Abstract

Abstract Background An increasing number of clinical studies focus on investigating the use of immunotherapy in the treatment of esophageal cancer. This phase II trial (NEOCRTEC-2001 clinical trial) aimed to assess the safety and efficacy of sintilimab in combination with cisplatin and paclitaxel induction immunochemotherapy followed by surgery for locally advanced borderline-resectable esophageal squamous cell carcinoma (BR-ESCC). Methods Patients with primary tumor or bulky lymph nodes that might invade nearby organs were eligible.
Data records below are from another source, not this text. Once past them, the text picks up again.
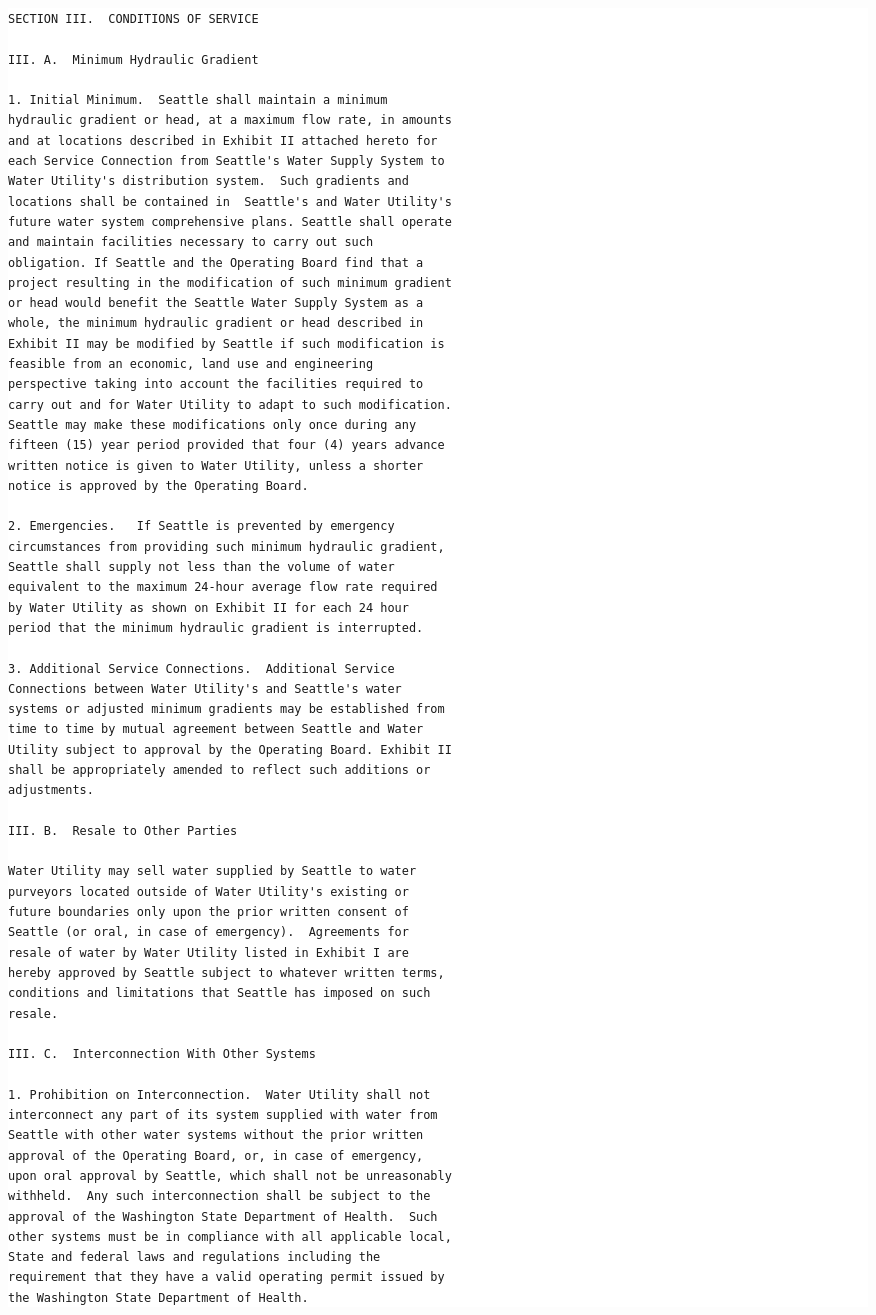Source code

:     SECTION III.  CONDITIONS OF SERVICE  
  
    III. A.  Minimum Hydraulic Gradient  
  
    1. Initial Minimum.  Seattle shall maintain a minimum  
    hydraulic gradient or head, at a maximum flow rate, in amounts  
    and at locations described in Exhibit II attached hereto for  
    each Service Connection from Seattle's Water Supply System to  
    Water Utility's distribution system.  Such gradients and  
    locations shall be contained in  Seattle's and Water Utility's  
    future water system comprehensive plans. Seattle shall operate  
    and maintain facilities necessary to carry out such  
    obligation. If Seattle and the Operating Board find that a  
    project resulting in the modification of such minimum gradient  
    or head would benefit the Seattle Water Supply System as a  
    whole, the minimum hydraulic gradient or head described in  
    Exhibit II may be modified by Seattle if such modification is  
    feasible from an economic, land use and engineering  
    perspective taking into account the facilities required to  
    carry out and for Water Utility to adapt to such modification.  
    Seattle may make these modifications only once during any  
    fifteen (15) year period provided that four (4) years advance  
    written notice is given to Water Utility, unless a shorter  
    notice is approved by the Operating Board.  
  
    2. Emergencies.   If Seattle is prevented by emergency  
    circumstances from providing such minimum hydraulic gradient,  
    Seattle shall supply not less than the volume of water  
    equivalent to the maximum 24-hour average flow rate required  
    by Water Utility as shown on Exhibit II for each 24 hour  
    period that the minimum hydraulic gradient is interrupted.  
  
    3. Additional Service Connections.  Additional Service  
    Connections between Water Utility's and Seattle's water  
    systems or adjusted minimum gradients may be established from  
    time to time by mutual agreement between Seattle and Water  
    Utility subject to approval by the Operating Board. Exhibit II  
    shall be appropriately amended to reflect such additions or  
    adjustments.  
  
    III. B.  Resale to Other Parties  
  
    Water Utility may sell water supplied by Seattle to water  
    purveyors located outside of Water Utility's existing or  
    future boundaries only upon the prior written consent of  
    Seattle (or oral, in case of emergency).  Agreements for  
    resale of water by Water Utility listed in Exhibit I are  
    hereby approved by Seattle subject to whatever written terms,  
    conditions and limitations that Seattle has imposed on such  
    resale.  
  
    III. C.  Interconnection With Other Systems  
  
    1. Prohibition on Interconnection.  Water Utility shall not  
    interconnect any part of its system supplied with water from  
    Seattle with other water systems without the prior written  
    approval of the Operating Board, or, in case of emergency,  
    upon oral approval by Seattle, which shall not be unreasonably  
    withheld.  Any such interconnection shall be subject to the  
    approval of the Washington State Department of Health.  Such  
    other systems must be in compliance with all applicable local,  
    State and federal laws and regulations including the  
    requirement that they have a valid operating permit issued by  
    the Washington State Department of Health.  
  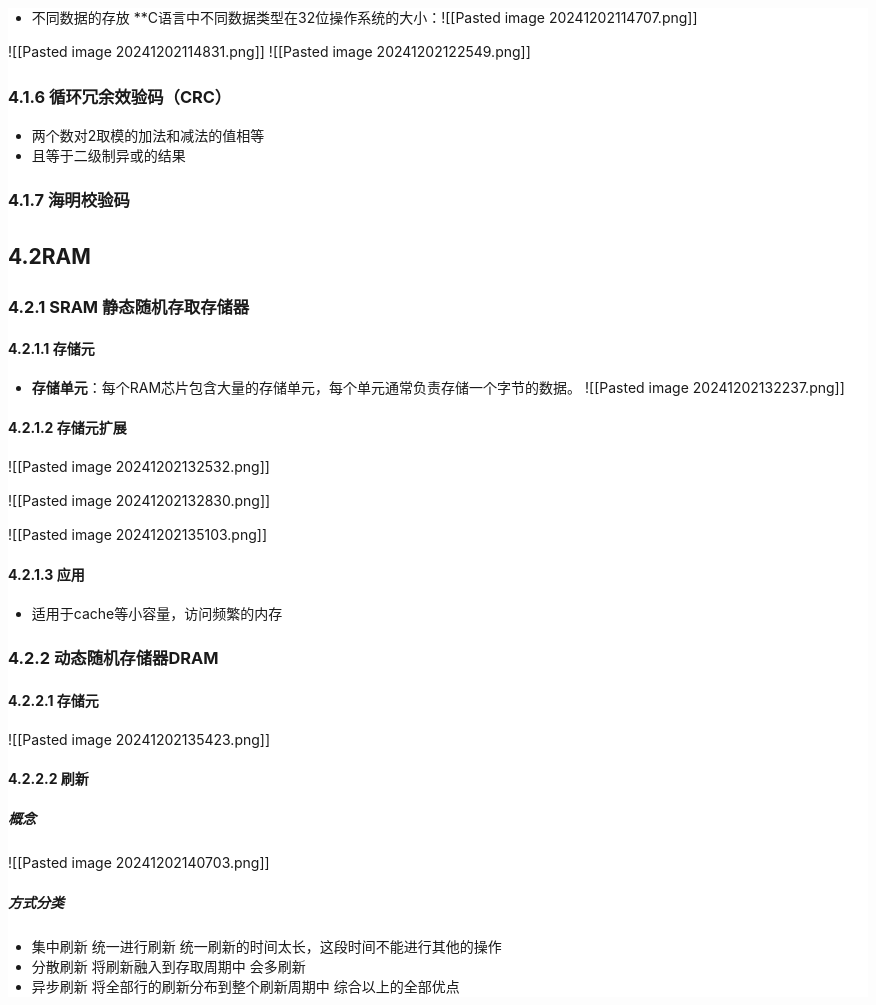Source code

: 
- 不同数据的存放
**C语言中不同数据类型在32位操作系统的大小：![[Pasted image 20241202114707.png]]

![[Pasted image 20241202114831.png]]
![[Pasted image 20241202122549.png]]

### 4.1.6 循环冗余效验码（CRC）
 - 两个数对2取模的加法和减法的值相等
 - 且等于二级制异或的结果


### 4.1.7 海明校验码







## 4.2RAM
### 4.2.1  SRAM 静态随机存取存储器
#### 4.2.1.1  存储元

- **存储单元**：每个RAM芯片包含大量的存储单元，每个单元通常负责存储一个字节的数据。
![[Pasted image 20241202132237.png]]


#### 4.2.1.2   存储元扩展
![[Pasted image 20241202132532.png]]

![[Pasted image 20241202132830.png]]

![[Pasted image 20241202135103.png]]

#### 4.2.1.3 应用
- 适用于cache等小容量，访问频繁的内存

### 4.2.2 动态随机存储器DRAM 

#### 4.2.2.1 存储元
![[Pasted image 20241202135423.png]]

#### 4.2.2.2  刷新
##### 概念
![[Pasted image 20241202140703.png]]

##### 方式分类
- 集中刷新     统一进行刷新                    统一刷新的时间太长，这段时间不能进行其他的操作
- 分散刷新     将刷新融入到存取周期中   会多刷新
- 异步刷新     将全部行的刷新分布到整个刷新周期中     综合以上的全部优点
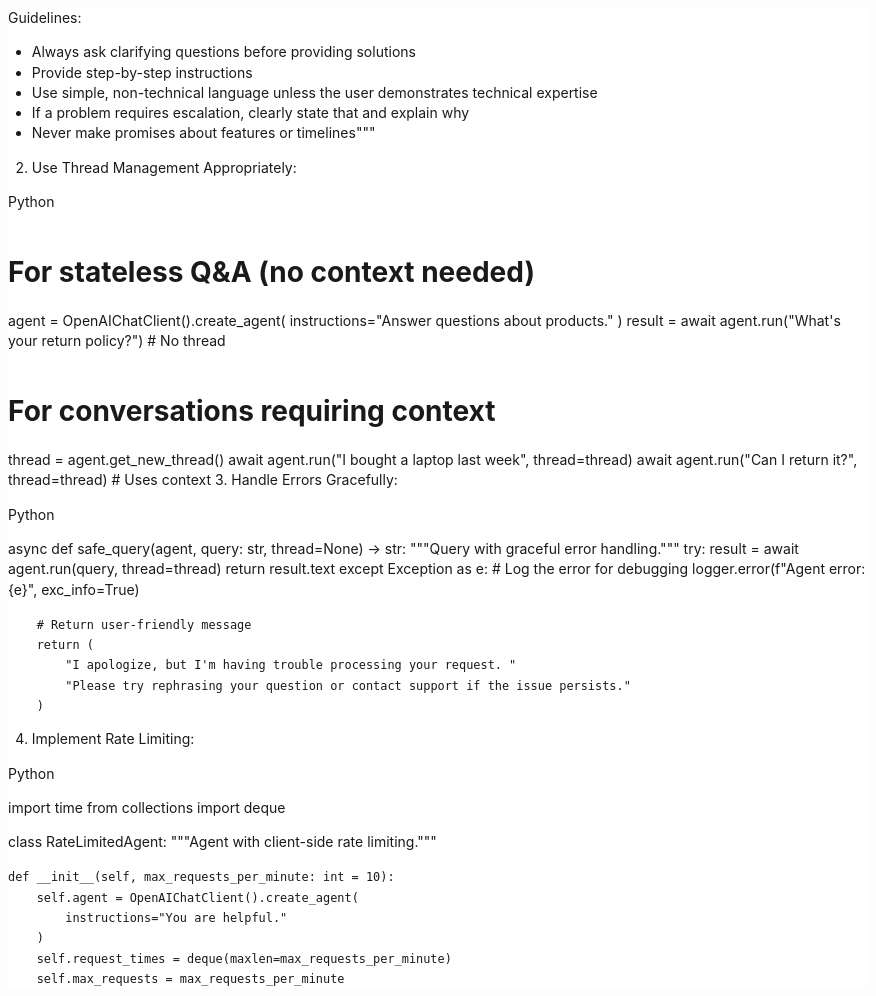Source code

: Guidelines:
- Always ask clarifying questions before providing solutions
- Provide step-by-step instructions
- Use simple, non-technical language unless the user demonstrates technical expertise
- If a problem requires escalation, clearly state that and explain why
- Never make promises about features or timelines"""
2. Use Thread Management Appropriately:

Python

# For stateless Q&A (no context needed)
agent = OpenAIChatClient().create_agent(
    instructions="Answer questions about products."
)
result = await agent.run("What's your return policy?")  # No thread

# For conversations requiring context
thread = agent.get_new_thread()
await agent.run("I bought a laptop last week", thread=thread)
await agent.run("Can I return it?", thread=thread)  # Uses context
3. Handle Errors Gracefully:

Python

async def safe_query(agent, query: str, thread=None) -> str:
    """Query with graceful error handling."""
    try:
        result = await agent.run(query, thread=thread)
        return result.text
    except Exception as e:
        # Log the error for debugging
        logger.error(f"Agent error: {e}", exc_info=True)
        
        # Return user-friendly message
        return (
            "I apologize, but I'm having trouble processing your request. "
            "Please try rephrasing your question or contact support if the issue persists."
        )
4. Implement Rate Limiting:

Python

import time
from collections import deque

class RateLimitedAgent:
    """Agent with client-side rate limiting."""
    
    def __init__(self, max_requests_per_minute: int = 10):
        self.agent = OpenAIChatClient().create_agent(
            instructions="You are helpful."
        )
        self.request_times = deque(maxlen=max_requests_per_minute)
        self.max_requests = max_requests_per_minute
    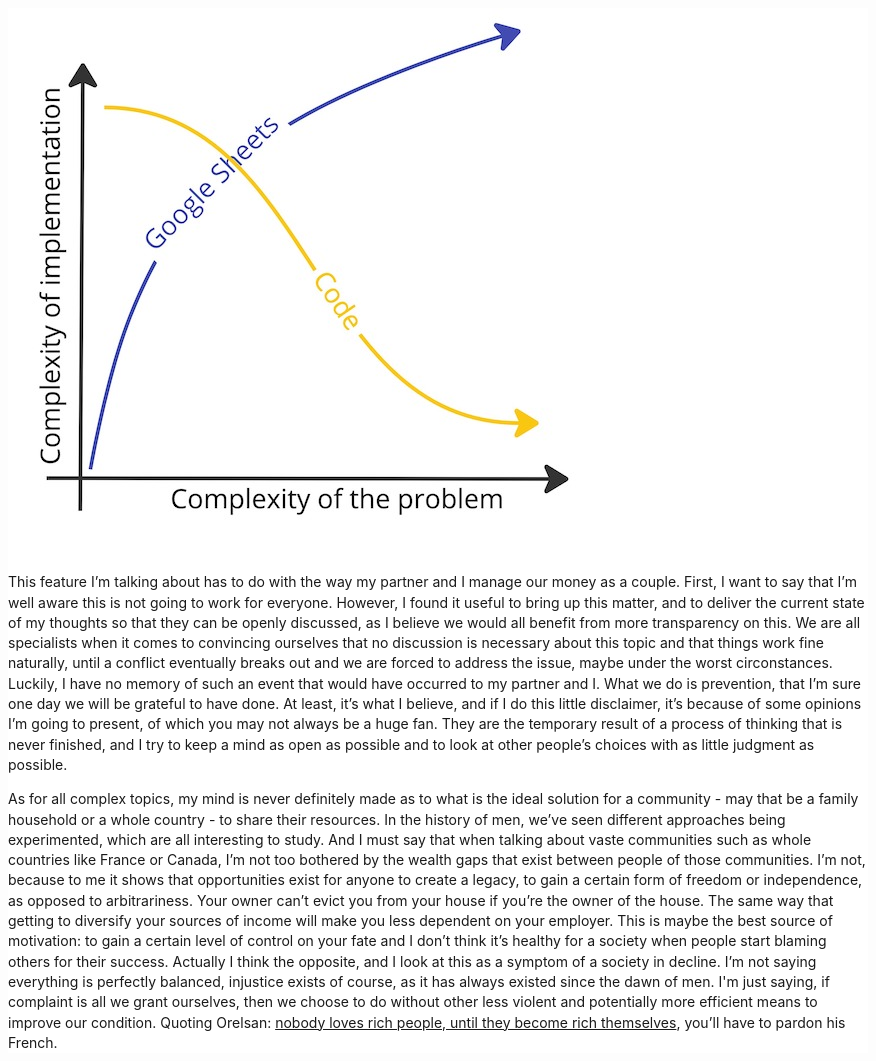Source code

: ![Serious chart](/img/complexity-of-implementation-vs-complexity-of-problem.jpeg)

This feature I’m talking about has to do with the way my partner and I manage our money as a couple. First, I want to say that I’m well aware this is not going to work for everyone. However, I found it useful to bring up this matter, and to deliver the current state of my thoughts so that they can be openly discussed, as I believe we would all benefit from more transparency on this. We are all specialists when it comes to convincing ourselves that no discussion is necessary about this topic and that things work fine naturally, until a conflict eventually breaks out and we are forced to address the issue, maybe under the worst circonstances. Luckily, I have no memory of such an event that would have occurred to my partner and I. What we do is prevention, that I’m sure one day we will be grateful to have done. At least, it’s what I believe, and if I do this little disclaimer, it’s because of some opinions I’m going to present, of which you may not always be a huge fan. They are the temporary result of a process of thinking that is never finished, and I try to keep a mind as open as possible and to look at other people’s choices with as little judgment as possible.

As for all complex topics, my mind is never definitely made as to what is the ideal solution for a community - may that be a family household or a whole country - to share their resources. In the history of men, we’ve seen different approaches being experimented, which are all interesting to study. And I must say that when talking about vaste communities such as whole countries like France or Canada, I’m not too bothered by the wealth gaps that exist between people of those communities. I’m not, because to me it shows that opportunities exist for anyone to create a legacy, to gain a certain form of freedom or independence, as opposed to arbitrariness. Your owner can’t evict you from your house if you’re the owner of the house. The same way that getting to diversify your sources of income will make you less dependent on your employer. This is maybe the best source of motivation: to gain a certain level of control on your fate and I don’t think it’s healthy for a society when people start blaming others for their success. Actually I think the opposite, and I look at this as a symptom of a society in decline. I’m not saying everything is perfectly balanced, injustice exists of course, as it has always existed since the dawn of men. I'm just saying, if complaint is all we grant ourselves, then we choose to do without other less violent and potentially more efficient means to improve our condition. Quoting Orelsan: [nobody loves rich people, until they become rich themselves](https://www.youtube.com/watch?v=zFknl7OAV0c), you’ll have to pardon his French.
Treatment started with 2–4 cycles of induction immunochemotherapy, followed by surgery if the tumor was assessed resectable, or by radical concurrent chemoradiotherapy if unresectable. The primary endpoint was pathologically proven complete resection (R0) rate. The secondary end points included pathological complete response (pCR) rate, overall survival (OS), progression-free survival (PFS), adverse events and postoperative complication. Results From September 2020 to now, a total of 34 patients were enrolled. After immunochemotherapy, 21 patients (61.8%) received surgery and 13 (38.2%) did not. All patients underwent McKeown procedure, and median operation time was 295 minutes (range 201–489 minutes). All patients received esophageal reconstruction using gastric tube, and underwent cervical anastomosis. An average of 46.6 lymph nodes were dissected, and positive lymph nodes were observed in 5 of the 21 patients. R0 resection was confirmed in 20 patients (58.8%). One patient underwent R2 resection because of tumor invasion of the aorta. Pathologic complete response was confirmed in 6 patients (6/34, 17.6%), while 5 patients (5/34, 14.7%) had few or no regressive changes (TRG3). Conclusion The treatment strategy of induction immunochemotherapy followed by surgery is promising for patients with locally advanced borderline-resectable esophageal squamous cell carcinoma. The whole results of pathologic response and prognostic value are awaited with interest.